Work order — Please copy, exactly as they appear below, the lines from the one containing "Mission Extension Pod contract with Optus" through the one containing "Be sure to click Sync after making changes".
Data section start
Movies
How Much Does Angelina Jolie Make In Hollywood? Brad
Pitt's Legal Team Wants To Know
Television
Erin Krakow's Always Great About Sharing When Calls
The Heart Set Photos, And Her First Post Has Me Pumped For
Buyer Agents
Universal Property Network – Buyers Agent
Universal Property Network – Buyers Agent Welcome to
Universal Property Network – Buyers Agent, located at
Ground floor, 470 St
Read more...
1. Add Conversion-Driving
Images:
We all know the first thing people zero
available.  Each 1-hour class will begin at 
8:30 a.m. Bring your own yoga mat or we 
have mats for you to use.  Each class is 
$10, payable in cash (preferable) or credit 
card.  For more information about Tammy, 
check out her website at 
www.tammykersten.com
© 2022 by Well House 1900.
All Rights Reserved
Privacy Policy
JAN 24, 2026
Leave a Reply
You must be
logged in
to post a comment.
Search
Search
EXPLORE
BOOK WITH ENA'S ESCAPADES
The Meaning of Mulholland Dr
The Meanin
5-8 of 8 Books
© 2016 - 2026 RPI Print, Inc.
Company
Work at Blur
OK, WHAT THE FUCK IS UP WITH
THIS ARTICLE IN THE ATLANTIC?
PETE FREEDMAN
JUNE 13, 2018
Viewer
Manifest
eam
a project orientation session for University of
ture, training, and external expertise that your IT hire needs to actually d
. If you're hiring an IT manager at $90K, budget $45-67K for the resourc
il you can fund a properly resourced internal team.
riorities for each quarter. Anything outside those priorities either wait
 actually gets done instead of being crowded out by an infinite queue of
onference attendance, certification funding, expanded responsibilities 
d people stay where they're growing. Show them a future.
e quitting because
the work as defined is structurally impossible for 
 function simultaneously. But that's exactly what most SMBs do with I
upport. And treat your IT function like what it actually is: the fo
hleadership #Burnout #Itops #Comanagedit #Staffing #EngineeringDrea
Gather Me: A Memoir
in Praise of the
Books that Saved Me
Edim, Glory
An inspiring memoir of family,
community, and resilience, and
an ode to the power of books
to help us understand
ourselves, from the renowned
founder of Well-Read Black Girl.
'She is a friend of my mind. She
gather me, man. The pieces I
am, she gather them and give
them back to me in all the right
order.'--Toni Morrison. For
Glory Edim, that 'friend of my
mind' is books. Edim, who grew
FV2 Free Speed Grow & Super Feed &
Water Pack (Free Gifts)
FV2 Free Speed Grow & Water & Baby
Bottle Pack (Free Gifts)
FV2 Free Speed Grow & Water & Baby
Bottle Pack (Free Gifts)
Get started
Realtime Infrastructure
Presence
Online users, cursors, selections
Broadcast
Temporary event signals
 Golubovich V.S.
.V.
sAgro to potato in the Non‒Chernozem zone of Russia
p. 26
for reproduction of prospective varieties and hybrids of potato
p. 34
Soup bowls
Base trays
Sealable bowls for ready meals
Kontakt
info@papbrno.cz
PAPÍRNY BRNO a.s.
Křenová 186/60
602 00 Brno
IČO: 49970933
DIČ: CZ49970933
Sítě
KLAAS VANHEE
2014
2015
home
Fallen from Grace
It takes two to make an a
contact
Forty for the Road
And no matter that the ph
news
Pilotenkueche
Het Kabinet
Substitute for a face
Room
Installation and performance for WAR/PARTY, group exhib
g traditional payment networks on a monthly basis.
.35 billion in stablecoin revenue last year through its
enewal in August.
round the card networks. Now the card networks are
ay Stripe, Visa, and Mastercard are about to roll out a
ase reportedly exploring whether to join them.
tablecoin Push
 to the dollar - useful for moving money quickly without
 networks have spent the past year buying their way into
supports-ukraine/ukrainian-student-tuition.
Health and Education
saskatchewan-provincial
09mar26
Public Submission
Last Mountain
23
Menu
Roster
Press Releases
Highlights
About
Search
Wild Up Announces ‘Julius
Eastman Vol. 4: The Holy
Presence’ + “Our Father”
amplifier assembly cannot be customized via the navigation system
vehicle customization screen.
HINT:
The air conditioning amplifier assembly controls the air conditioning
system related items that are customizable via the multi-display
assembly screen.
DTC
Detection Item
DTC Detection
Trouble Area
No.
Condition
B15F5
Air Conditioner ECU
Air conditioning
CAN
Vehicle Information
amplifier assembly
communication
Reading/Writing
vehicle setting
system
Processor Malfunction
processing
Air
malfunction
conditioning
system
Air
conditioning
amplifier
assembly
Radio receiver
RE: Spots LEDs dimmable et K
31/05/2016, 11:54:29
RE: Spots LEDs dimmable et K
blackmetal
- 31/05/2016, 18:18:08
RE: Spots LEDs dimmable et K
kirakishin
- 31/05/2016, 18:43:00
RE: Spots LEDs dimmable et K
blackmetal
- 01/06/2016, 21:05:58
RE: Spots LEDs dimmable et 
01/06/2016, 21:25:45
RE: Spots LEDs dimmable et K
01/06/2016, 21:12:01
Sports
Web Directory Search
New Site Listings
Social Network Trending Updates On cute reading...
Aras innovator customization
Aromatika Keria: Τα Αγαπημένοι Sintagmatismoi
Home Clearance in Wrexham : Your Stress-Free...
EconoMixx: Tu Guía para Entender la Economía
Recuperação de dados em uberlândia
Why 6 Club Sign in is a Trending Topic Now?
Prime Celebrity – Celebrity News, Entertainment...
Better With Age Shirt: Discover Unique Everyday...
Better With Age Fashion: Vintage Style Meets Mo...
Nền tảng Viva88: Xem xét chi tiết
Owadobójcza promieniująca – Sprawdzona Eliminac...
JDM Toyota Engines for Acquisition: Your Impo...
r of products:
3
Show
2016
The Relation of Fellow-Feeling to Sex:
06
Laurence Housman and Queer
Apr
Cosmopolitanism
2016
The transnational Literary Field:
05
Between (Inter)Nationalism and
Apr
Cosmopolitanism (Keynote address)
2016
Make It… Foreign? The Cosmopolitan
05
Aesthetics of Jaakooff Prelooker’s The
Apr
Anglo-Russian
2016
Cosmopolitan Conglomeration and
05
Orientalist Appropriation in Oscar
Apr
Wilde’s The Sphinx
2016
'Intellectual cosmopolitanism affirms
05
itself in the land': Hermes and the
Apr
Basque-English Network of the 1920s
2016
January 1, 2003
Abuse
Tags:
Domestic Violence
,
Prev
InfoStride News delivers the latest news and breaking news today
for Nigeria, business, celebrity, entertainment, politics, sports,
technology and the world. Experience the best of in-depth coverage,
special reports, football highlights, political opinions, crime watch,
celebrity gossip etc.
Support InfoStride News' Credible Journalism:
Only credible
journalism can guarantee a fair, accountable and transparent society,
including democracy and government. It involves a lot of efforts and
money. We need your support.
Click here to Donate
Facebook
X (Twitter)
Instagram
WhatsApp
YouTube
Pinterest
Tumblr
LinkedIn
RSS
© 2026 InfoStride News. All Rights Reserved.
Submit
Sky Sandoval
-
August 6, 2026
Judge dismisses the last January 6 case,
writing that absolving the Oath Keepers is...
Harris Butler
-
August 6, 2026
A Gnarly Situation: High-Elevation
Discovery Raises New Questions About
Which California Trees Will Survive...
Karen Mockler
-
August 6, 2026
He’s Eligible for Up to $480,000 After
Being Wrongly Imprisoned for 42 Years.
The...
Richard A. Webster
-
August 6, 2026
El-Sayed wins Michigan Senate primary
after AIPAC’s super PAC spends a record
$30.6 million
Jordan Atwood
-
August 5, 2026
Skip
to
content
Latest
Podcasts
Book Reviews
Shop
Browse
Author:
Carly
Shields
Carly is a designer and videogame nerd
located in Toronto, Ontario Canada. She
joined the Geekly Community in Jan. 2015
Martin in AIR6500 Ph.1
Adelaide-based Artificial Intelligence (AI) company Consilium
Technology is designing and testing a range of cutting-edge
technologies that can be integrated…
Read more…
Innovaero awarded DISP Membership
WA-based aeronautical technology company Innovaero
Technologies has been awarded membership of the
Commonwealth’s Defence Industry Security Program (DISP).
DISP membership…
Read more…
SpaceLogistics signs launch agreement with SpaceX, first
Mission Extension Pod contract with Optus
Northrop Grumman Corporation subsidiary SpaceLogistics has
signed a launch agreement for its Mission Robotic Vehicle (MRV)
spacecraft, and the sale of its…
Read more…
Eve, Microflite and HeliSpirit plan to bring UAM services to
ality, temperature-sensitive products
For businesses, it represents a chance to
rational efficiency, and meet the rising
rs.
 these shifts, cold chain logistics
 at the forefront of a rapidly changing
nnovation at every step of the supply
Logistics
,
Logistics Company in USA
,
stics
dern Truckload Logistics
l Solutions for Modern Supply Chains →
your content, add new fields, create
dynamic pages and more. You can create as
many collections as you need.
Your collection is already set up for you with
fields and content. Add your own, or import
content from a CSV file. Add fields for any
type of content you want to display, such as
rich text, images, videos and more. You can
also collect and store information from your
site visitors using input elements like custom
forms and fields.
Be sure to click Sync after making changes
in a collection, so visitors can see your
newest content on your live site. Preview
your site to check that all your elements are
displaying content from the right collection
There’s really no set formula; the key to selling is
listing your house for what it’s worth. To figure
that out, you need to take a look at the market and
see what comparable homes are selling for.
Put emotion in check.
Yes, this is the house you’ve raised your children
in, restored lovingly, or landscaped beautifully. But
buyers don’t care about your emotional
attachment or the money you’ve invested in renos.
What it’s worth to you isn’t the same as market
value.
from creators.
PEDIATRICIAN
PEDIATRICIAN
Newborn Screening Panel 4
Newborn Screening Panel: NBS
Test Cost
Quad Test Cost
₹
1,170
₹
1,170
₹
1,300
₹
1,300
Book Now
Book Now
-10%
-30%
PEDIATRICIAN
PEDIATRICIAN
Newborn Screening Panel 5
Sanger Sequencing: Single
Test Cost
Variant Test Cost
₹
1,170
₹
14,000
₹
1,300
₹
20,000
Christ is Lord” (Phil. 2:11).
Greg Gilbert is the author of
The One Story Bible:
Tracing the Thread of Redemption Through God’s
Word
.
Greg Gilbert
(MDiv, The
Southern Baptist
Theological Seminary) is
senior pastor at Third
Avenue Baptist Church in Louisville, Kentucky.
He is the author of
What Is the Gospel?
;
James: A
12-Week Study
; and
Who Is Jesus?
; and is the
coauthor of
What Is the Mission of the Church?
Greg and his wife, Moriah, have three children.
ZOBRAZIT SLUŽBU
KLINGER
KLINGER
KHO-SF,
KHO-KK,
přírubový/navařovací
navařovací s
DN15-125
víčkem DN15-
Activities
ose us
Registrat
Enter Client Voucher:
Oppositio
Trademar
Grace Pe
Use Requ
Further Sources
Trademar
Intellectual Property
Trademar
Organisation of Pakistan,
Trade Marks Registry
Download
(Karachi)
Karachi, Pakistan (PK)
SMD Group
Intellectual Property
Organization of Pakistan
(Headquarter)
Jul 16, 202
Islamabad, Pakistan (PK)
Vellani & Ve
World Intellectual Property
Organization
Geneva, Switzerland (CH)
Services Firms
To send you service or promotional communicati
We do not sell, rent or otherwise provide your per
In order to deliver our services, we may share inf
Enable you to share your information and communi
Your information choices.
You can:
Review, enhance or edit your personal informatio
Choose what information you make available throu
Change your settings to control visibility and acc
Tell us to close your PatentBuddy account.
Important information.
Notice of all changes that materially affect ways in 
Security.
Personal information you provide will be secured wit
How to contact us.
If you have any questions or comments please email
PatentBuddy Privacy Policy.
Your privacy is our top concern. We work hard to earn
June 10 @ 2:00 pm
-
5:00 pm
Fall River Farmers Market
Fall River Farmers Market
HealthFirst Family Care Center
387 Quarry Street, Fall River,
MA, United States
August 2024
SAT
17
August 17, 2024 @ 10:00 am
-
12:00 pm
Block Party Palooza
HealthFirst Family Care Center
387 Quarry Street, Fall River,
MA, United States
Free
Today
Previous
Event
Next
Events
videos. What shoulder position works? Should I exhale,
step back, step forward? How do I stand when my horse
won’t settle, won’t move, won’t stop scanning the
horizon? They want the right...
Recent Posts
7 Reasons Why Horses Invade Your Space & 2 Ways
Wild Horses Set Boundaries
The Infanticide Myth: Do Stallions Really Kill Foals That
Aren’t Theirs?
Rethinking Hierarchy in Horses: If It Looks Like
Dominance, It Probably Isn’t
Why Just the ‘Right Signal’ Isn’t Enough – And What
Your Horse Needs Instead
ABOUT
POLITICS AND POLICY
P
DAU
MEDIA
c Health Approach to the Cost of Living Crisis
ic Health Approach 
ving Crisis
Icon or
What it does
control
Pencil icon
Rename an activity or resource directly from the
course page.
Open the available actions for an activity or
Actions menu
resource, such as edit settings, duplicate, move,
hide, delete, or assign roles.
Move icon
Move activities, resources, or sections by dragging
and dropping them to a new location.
Data section end
Exercise answer —
Mission Extension Pod contract with Optus
Northrop Grumman Corporation subsidiary SpaceLogistics has
signed a launch agreement for its Mission Robotic Vehicle (MRV)
spacecraft, and the sale of its…
Read more…
Eve, Microflite and HeliSpirit plan to bring UAM services to
ality, temperature-sensitive products
For businesses, it represents a chance to
rational efficiency, and meet the rising
rs.
 these shifts, cold chain logistics
 at the forefront of a rapidly changing
nnovation at every step of the supply
Logistics
,
Logistics Company in USA
,
stics
dern Truckload Logistics
l Solutions for Modern Supply Chains →
your content, add new fields, create
dynamic pages and more. You can create as
many collections as you need.
Your collection is already set up for you with
fields and content. Add your own, or import
content from a CSV file. Add fields for any
type of content you want to display, such as
rich text, images, videos and more. You can
also collect and store information from your
site visitors using input elements like custom
forms and fields.
Be sure to click Sync after making changes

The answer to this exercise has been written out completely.